Jeff Robinson (born circa 1969/1970) is an American former basketball player known for his career at Siena College, where in 1988–89 he was named the North Atlantic Conference Player of the Year.

==College career==
A native of Troy, New York, Robinson spent his prep years at La Salle Institute. He then enrolled at Siena in 1986, where over the next four years he would become a Siena Hall of Fame player. As a freshman Robinson averaged 9.8 points, 3.9 rebounds, and 2.7 assists and was named to the North Atlantic Conference (now called America East Conference) All-Rookie Team. As a sophomore he increased two of his three averages while amassing 13.7 points, 5.5 rebounds, and 2.6 assists per game. They won the NAC title regular season title but lost in the conference tournament, thus did not get a bid to the 1988 NCAA tournament.
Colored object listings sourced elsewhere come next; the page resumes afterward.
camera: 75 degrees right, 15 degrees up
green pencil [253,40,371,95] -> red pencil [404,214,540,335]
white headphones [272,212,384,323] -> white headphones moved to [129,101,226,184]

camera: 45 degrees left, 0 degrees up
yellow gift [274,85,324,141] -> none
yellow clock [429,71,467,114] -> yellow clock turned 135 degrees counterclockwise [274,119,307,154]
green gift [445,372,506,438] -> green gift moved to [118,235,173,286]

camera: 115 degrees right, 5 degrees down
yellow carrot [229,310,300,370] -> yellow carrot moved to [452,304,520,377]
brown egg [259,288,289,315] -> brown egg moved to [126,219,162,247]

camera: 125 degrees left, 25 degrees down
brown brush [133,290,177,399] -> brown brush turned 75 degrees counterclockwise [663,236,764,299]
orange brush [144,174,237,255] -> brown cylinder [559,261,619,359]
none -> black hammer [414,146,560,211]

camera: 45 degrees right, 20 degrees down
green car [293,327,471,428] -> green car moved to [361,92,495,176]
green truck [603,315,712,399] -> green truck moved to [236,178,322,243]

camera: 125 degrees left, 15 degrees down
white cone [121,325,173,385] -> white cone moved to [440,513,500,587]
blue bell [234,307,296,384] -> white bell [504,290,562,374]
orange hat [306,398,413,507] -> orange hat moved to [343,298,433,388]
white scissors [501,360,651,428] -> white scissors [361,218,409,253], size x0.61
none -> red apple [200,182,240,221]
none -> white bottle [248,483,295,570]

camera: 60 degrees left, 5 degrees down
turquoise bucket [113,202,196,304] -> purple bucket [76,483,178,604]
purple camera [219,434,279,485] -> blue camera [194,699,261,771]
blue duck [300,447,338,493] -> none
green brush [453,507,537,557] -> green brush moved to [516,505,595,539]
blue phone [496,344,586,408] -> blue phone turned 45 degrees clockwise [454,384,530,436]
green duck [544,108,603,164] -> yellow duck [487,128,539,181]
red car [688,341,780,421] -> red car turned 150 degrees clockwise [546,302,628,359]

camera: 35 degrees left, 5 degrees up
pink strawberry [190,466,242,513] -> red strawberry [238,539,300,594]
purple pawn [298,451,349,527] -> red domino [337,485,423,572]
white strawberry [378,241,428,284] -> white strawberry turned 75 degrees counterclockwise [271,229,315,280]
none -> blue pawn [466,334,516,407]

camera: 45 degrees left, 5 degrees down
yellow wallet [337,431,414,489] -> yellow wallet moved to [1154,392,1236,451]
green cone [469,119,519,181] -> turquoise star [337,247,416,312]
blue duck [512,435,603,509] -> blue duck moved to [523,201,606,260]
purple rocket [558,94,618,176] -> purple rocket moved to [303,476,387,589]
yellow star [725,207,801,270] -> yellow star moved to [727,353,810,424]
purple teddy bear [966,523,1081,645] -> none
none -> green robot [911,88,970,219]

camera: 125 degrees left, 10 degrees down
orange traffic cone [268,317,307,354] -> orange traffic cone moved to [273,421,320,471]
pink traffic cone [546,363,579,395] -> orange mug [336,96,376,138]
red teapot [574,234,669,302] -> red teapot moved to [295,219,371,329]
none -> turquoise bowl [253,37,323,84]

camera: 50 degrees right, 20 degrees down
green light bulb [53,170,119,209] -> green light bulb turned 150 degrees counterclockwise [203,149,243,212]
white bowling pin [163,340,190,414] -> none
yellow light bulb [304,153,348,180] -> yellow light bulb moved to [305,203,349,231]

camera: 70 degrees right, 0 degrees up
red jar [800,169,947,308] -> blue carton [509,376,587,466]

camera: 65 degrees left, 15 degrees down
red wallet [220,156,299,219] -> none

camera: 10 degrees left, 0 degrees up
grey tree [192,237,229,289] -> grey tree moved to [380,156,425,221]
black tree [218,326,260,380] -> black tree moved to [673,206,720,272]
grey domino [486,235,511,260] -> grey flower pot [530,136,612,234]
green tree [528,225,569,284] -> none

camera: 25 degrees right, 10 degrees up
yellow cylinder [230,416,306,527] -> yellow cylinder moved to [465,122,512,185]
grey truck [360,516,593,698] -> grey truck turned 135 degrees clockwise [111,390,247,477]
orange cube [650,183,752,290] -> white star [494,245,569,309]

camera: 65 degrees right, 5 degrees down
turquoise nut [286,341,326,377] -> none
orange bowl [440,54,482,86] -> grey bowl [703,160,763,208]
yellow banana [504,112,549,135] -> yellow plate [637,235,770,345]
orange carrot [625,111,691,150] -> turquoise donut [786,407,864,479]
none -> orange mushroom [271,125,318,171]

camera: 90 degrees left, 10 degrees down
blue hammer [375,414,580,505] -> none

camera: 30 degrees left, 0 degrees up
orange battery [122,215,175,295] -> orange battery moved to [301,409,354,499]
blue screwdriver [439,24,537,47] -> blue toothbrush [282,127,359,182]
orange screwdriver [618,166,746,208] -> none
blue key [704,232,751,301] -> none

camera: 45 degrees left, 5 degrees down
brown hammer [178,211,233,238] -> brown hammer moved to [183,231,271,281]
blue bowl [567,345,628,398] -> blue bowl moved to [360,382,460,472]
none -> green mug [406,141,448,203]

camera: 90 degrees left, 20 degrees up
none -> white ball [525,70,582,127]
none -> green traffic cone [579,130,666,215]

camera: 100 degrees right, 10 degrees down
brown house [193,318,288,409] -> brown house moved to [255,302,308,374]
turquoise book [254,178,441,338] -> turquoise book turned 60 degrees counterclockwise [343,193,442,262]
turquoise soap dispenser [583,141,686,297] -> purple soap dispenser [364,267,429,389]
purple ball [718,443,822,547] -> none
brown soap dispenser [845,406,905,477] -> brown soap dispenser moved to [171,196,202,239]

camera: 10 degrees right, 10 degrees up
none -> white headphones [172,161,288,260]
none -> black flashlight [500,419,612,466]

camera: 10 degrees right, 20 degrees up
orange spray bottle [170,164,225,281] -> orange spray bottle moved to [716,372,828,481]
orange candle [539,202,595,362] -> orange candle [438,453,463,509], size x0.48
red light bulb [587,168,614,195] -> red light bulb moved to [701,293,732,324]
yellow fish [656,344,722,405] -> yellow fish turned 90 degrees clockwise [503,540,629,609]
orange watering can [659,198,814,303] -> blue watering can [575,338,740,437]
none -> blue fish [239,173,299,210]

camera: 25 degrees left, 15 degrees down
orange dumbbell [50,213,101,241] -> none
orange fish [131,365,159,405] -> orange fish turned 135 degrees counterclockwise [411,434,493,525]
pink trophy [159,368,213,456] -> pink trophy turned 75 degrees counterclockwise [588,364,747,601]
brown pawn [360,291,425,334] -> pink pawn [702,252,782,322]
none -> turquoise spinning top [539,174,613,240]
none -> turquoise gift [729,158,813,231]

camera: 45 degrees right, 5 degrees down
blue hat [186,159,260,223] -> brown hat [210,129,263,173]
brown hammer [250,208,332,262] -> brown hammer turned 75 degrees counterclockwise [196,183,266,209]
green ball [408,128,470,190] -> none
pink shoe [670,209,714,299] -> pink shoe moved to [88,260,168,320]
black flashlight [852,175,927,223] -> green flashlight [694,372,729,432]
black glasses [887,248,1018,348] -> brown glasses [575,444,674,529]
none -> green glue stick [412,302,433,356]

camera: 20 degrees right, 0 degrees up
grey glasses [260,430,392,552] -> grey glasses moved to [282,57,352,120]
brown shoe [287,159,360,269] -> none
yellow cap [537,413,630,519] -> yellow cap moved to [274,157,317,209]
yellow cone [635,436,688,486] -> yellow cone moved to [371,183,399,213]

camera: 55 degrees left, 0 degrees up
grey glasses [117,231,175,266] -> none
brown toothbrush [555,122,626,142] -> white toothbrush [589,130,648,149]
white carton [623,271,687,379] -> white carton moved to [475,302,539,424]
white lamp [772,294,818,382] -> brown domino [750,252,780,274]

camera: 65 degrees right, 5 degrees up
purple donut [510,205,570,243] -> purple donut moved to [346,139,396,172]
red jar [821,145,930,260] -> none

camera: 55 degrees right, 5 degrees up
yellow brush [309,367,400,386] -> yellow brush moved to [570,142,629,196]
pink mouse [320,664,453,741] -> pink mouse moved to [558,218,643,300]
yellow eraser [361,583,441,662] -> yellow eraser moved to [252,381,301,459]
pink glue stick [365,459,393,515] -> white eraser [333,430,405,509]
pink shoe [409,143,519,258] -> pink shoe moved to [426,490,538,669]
In 1988–89, Robinson's junior season, Siena repeated as conference regular season champions, but this time they won the NAC tournament and earned a berth into the 1989 NCAA tournament. The 14th-seeded Saints pulled off one of the upsets of the tournament by defeating 3rd-seeded Stanford in the first round, 80–78. They lost in the round of 32 to 11th-seeded Minnesota, 67–80, however. For the year, Robinson averaged a team-leading and career-high 19.8 points per game, along with a career-high 5.8 rebounds, and 2.1 assists. He was named to the All-North Atlantic First Team and was bestowed the honor of North Atlantic Conference Player of the Year.

The summer between Robinson's junior and senior years, Siena left the North Atlantic Conference to join the Metro Atlantic Athletic Conference (MAAC). While Robinson did not earn all-conference accolades in his new conference, he still averaged 14.9 points, 5.4 rebounds, and 2.7 assists per game. On January 18, 1990, he scored 23 points to surpass Eric Banks (1,432 points) as Siena's all-time leading scorer. Robinson finished his career with 1,657 points, which has since been surpassed as the number one spot at Siena but as of 2023–24 is still in the top ten all-time.

Siena inducted Robinson into their athletics hall of fame in 1996. In 2010, he was selected to the Upstate New York Basketball Hall of Fame.